Consider yourself warned: This blog contains random word nerdiness.
At a meeting a few weeks ago, the word “quintessential” was bandied about.
Do we know what that word means?
1. the purest or most perfect example of something.
Okay, cool. But it got me thinking, quint is five and essential is… essential.
Are there such things as quadessential? Triessential? Being born in October, am I octessential? (or decaessential, seeing that despite it being “oct,” eight, it is currently the tenth month?) According to spellcheck, no. Every one of my other ‘essentials’ is underlined in error-defining red.
Which then made me think about the word sensitive. (Because that’s how my mind works… we call it “lily padding,” jumping from one thought to the other, seemingly random, but all in the same pool.) Having recently deodorized my dog from a skunk spray (ew) when I think the word, I am sensitive to the scent, therefore, “scentsitive.” But not just any scent, oh no, we’re talking full-on nasal-searing eye-watering scentsitive… we’re talking skunksitive.
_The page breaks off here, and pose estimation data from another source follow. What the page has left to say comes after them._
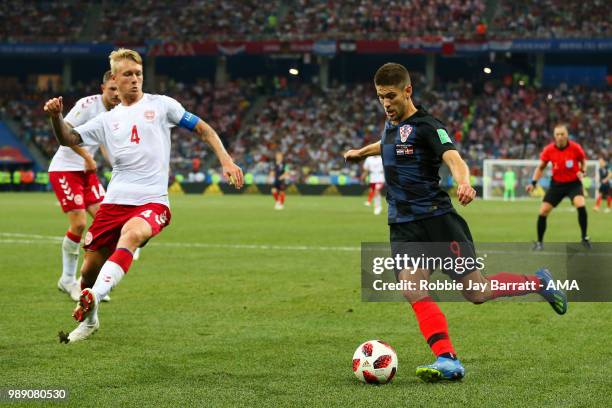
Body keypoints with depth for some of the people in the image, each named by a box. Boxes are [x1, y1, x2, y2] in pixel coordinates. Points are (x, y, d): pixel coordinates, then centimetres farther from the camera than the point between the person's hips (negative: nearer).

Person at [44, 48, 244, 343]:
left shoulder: (161, 105, 8)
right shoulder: (107, 120, 17)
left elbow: (203, 129, 11)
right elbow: (68, 139, 9)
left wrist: (226, 161, -2)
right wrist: (56, 117, -12)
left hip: (153, 202, -4)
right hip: (114, 202, 4)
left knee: (131, 233, -37)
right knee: (90, 268, 5)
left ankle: (94, 297, -47)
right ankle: (88, 320, 32)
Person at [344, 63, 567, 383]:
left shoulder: (426, 126, -11)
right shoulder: (391, 124, 13)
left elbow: (453, 158, -29)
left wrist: (464, 182, -49)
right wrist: (363, 152, 53)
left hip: (436, 218, -6)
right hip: (403, 228, 6)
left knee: (477, 291, -2)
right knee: (412, 289, -18)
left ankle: (540, 283, 23)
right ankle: (447, 360, -25)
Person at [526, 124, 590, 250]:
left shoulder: (575, 147, -15)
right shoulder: (548, 150, -12)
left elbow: (583, 161, 5)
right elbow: (540, 167, 3)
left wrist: (582, 171, -15)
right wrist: (533, 183, -9)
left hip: (573, 183, -2)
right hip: (557, 184, 2)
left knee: (581, 205, -28)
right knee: (543, 212, -5)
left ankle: (584, 237, -9)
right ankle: (539, 242, 16)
Go ahead, crinkle your nose, it’s practically an onomatopoeia.
So of course that thought led me to wonder… is there a word for a word that incites a reaction? Onomatopoeias (spell that three times fast!) are words that sound like what they mean—Boom! Achoo! Meow. But what about words that illicit a strong physical affiliation… if I tell you I got a wicked papercut, you cringe, you may even shake your finger, you know what that feels like. You react from the word alone, I don’t have to describe it (cardboard!) or show it to you (finger-thumb webbing!). Although details help, right—I mean, you just said “ow” for me and squeezed your thumb and finger together.
We all know that being around a puking person makes you want to throw up. I can say “puke” (or spew, vomit, ralph, etc) with little or no reaction, but if I say, “urp,” your stomach clenches, right? Urp, which must be an onomatopoeia, may also be considered a scentisitive word, haha.
I’ve also pondered the word pregnant. Pre is a suffix meaning before, so pregnant must mean before gnant. What the hell is gnant? Having been pregnant I can only imagine that “gnant” means sleep-deprived, overworked, underpaid, worried, proud, happy, and occasionally insane and that pre-gnant is the last sanctuary before all that.
It is common knowledge that Shakespeare is responsible for many of the words we use in today’s English. Addiction, compromise, and majestic are just a few of the words that Shakespeare is credited with creating. Not to compare myself to the Bard or anything, but I’m game for creating a few new words… hard to imagine what’s not already being said, but then I think about recent dictionary entries like Whassup, chillax and blog, and realize there’s plenty of room for input (improvement?).